The term goose’s is the singular possessive form of goose. E.g., “The goose’s eggs hatched this morning.” Furthermore, geese’s is the plural possessive of goose. E.g., “Geese’s migration routes are often hundreds of miles long.” Also, the word geeses’ is incorrect grammar, and you should not use it.
The following chart shows the correct forms of the word goose.
As you can see, the word goose does not have a standard plural form because there is no “s” at the end of the word, as with most plurals. Instead, goose becomes geese in the plural form.
Due to this plural form, the word goose also doesn’t have a standard plural possessive. We form the plural possessive of goose by adding an apostrophe and “s” to geese.
The following sentences show the different forms of goose in context.
- Singular: The goose attacked the little boy to protect its young.
- Plural: People often believe that geese are aggressive animals.
- Singular possessive: A goose’s egg is larger than a chicken or duck egg.
- Plural possessive: Geese’s fatty layer provides insulation in cold weather.
Additionally, the word geeses’ is incorrect because the plural form of goose does not have an “s” at the end.
Now, keep reading the rest of the page to find out more about using the different forms of the word goose.
The word goose’s is the singular possessive form of the word goose. That means you use it when you want to indicate that something belongs to one goose.
It can be a physical part of the goose, as shown in this example:
- The goose’s eye was hurt because it got trapped in some wire.
In addition, you can use it to refer to the actions or temperament of a goose.
- The goose’s aggressive behavior scared the children.
- The goose’s bite made my daughter’s finger bleed.

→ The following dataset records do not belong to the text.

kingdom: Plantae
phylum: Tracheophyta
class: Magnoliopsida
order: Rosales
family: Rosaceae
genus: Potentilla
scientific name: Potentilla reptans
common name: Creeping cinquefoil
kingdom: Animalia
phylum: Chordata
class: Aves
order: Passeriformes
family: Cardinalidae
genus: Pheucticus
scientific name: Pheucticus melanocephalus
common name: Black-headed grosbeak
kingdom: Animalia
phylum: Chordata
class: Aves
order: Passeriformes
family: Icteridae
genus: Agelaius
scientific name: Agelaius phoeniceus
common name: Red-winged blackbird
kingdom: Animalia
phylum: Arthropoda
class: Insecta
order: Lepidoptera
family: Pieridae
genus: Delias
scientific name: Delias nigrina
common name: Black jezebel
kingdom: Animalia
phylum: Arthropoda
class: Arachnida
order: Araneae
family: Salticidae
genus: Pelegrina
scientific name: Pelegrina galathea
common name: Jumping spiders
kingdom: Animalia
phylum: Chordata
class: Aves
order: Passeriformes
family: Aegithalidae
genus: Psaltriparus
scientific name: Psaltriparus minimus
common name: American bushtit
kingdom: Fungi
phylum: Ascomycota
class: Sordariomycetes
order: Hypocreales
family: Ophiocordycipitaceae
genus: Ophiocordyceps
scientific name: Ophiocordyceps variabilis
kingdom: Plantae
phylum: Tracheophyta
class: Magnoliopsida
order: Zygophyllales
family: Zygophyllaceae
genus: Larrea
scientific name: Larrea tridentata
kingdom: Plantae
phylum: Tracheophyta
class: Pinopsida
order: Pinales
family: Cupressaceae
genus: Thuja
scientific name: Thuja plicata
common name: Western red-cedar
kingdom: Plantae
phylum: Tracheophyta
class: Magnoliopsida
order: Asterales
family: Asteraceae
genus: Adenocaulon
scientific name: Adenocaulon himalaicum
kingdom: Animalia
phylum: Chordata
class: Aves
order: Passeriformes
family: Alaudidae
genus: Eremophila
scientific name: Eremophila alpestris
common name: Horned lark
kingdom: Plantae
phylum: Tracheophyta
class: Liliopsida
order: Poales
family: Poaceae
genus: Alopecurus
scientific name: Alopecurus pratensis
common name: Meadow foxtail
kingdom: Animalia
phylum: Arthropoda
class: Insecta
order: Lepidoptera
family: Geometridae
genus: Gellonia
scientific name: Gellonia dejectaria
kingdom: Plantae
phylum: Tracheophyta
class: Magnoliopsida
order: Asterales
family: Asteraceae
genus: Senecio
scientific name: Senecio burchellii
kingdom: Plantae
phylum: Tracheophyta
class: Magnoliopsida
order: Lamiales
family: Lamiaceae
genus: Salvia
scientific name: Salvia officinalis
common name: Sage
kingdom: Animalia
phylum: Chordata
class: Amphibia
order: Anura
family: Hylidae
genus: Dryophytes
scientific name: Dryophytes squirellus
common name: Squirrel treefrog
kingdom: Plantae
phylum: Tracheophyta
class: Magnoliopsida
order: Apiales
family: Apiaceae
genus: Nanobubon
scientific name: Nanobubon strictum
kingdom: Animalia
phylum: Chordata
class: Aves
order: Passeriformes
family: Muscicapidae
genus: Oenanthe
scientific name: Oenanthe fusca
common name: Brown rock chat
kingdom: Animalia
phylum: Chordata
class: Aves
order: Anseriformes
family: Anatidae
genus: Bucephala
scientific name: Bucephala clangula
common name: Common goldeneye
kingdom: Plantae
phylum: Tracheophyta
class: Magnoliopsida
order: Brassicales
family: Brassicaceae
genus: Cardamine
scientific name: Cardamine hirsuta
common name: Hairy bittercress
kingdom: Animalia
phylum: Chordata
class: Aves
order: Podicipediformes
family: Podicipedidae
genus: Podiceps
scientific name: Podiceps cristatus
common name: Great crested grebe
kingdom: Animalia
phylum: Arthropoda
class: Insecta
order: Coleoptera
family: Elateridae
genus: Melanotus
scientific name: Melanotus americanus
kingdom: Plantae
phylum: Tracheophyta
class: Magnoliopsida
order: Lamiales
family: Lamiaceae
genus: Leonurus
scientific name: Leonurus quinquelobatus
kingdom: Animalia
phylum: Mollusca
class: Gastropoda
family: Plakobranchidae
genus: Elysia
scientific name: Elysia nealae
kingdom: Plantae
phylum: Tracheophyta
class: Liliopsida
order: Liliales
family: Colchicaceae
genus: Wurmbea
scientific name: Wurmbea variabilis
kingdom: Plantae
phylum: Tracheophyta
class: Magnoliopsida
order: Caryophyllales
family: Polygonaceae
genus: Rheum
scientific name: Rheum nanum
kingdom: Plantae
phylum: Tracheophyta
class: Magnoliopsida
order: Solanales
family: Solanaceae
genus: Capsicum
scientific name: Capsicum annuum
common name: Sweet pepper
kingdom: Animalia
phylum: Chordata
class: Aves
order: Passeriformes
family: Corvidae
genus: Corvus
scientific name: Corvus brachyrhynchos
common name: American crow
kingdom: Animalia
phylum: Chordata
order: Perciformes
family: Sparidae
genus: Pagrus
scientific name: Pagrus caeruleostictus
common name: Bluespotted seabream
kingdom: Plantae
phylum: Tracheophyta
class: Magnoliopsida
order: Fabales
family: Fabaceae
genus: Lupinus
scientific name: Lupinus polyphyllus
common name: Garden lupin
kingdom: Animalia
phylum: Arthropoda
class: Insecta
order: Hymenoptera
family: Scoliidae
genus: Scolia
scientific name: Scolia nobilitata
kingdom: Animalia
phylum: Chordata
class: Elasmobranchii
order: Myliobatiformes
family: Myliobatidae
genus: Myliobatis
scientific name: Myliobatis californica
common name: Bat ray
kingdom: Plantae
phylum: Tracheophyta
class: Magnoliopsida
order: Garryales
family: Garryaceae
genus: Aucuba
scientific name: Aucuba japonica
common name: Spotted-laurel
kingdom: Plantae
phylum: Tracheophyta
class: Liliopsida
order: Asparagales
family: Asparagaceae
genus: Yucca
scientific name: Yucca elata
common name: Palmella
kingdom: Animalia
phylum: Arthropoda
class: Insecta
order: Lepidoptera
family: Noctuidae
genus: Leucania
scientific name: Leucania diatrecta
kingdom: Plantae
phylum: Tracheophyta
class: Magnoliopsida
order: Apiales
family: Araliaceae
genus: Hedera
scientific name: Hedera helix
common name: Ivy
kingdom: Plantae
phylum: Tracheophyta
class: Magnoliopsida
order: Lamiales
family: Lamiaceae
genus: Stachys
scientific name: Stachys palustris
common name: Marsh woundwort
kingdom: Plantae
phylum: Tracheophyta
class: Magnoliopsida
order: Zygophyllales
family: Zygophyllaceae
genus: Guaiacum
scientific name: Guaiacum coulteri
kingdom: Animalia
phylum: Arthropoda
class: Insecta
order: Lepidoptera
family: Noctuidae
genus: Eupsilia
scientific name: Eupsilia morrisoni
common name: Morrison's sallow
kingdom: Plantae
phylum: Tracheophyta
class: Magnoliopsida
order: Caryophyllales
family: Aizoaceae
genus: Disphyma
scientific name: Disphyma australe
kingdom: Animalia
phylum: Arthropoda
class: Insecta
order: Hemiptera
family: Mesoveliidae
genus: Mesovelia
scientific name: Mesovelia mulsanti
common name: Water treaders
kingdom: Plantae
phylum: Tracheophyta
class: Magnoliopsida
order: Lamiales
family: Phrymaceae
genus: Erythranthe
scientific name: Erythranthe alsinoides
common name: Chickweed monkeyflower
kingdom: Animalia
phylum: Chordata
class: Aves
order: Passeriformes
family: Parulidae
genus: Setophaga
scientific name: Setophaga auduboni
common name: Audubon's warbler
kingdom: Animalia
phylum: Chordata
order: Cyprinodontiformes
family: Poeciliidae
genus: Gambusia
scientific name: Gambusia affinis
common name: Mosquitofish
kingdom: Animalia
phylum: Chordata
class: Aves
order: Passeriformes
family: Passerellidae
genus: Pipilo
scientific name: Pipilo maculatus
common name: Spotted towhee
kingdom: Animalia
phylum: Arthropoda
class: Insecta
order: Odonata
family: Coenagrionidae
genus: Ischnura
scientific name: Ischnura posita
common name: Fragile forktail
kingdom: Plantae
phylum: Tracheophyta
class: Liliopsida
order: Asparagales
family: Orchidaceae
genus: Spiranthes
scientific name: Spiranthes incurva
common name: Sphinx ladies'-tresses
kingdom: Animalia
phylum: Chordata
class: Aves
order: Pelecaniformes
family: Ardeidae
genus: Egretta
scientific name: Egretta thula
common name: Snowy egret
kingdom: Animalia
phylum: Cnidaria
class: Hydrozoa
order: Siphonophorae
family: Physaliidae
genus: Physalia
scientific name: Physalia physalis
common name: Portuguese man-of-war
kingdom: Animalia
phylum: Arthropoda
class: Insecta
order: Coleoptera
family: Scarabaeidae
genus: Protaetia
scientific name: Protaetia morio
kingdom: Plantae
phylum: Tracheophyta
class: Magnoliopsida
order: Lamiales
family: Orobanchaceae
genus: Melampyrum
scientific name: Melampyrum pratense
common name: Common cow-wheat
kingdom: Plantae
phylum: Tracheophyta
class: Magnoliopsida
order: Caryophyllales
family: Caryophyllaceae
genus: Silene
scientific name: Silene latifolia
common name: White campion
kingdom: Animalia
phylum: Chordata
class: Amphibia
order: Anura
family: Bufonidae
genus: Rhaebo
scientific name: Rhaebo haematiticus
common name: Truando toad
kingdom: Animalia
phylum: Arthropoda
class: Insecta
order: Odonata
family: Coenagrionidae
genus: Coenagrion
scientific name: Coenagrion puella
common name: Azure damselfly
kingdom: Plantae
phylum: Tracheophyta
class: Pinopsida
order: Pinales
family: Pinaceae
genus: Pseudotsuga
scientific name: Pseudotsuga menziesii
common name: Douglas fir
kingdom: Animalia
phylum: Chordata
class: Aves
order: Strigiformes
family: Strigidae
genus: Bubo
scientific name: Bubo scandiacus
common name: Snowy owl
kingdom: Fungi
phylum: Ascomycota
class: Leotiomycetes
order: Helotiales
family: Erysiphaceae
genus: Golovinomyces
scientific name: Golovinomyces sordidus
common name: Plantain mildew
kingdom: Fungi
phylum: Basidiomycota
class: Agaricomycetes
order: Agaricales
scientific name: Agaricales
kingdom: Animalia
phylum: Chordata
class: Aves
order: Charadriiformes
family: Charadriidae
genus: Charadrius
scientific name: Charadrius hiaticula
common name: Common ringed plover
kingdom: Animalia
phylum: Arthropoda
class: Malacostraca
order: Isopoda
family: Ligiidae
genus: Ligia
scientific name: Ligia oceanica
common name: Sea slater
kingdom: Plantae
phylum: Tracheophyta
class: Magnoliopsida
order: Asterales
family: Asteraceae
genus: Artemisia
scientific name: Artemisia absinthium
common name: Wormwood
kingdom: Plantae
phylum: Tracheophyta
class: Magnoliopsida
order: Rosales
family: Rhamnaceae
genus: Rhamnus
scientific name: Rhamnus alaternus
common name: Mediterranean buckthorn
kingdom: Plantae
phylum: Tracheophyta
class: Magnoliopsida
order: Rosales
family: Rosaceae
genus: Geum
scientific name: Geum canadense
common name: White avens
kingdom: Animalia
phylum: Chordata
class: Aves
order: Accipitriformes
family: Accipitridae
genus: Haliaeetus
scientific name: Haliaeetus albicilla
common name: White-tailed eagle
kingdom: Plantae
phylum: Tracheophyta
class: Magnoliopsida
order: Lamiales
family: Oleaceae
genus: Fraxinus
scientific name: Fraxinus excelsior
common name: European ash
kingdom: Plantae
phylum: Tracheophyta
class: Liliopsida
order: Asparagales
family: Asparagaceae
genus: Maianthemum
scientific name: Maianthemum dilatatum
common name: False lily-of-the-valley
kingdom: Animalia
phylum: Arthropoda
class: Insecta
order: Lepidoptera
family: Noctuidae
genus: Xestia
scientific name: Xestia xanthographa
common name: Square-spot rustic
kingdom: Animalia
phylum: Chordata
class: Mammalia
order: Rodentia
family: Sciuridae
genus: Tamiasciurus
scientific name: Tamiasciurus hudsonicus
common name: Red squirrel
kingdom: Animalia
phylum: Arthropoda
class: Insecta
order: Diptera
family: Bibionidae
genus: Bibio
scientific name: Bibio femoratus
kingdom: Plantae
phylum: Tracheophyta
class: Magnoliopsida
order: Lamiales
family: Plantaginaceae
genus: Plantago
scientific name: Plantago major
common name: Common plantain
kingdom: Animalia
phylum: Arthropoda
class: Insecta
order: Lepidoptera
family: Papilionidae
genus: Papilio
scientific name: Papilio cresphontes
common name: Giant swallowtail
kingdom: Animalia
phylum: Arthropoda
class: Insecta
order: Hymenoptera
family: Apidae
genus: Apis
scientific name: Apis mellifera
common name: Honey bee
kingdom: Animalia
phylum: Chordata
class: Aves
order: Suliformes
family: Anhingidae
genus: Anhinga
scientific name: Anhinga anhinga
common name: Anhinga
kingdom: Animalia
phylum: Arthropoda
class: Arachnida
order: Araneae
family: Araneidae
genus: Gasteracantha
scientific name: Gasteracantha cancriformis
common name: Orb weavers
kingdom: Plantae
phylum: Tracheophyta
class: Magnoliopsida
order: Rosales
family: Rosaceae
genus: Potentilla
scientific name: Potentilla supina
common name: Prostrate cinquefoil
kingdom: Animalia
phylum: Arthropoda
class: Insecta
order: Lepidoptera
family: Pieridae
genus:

The term geese’s is the plural possessive form of the word goose. Therefore, you should use it when you want to say that things belong to more than one goose.
The fact that geese does not have an “s” like most plurals means that the plural possessive is slightly different from standard plural possessives.
You can use geese’s to refer to something belonging to several geese, as shown in this example:
- The geese’s nest was in some trees on a lake island.
Furthermore, you can also use it to refer to all geese, as shown in the following example:
- Geese’s thick plumage keeps them warm in winter.
The word geeses’ is wrong, and you should not use it in any piece of writing.
Although other plural possessive words have an apostrophe at the end, geese is different because the plural form has no “s.”
Therefore, the correct plural possessive form is geese’s rather than geeses’.
- Correct: The geese’s habitat is on an uninhabited island.
- Incorrect: The geeses’ habitat is on an uninhabited island.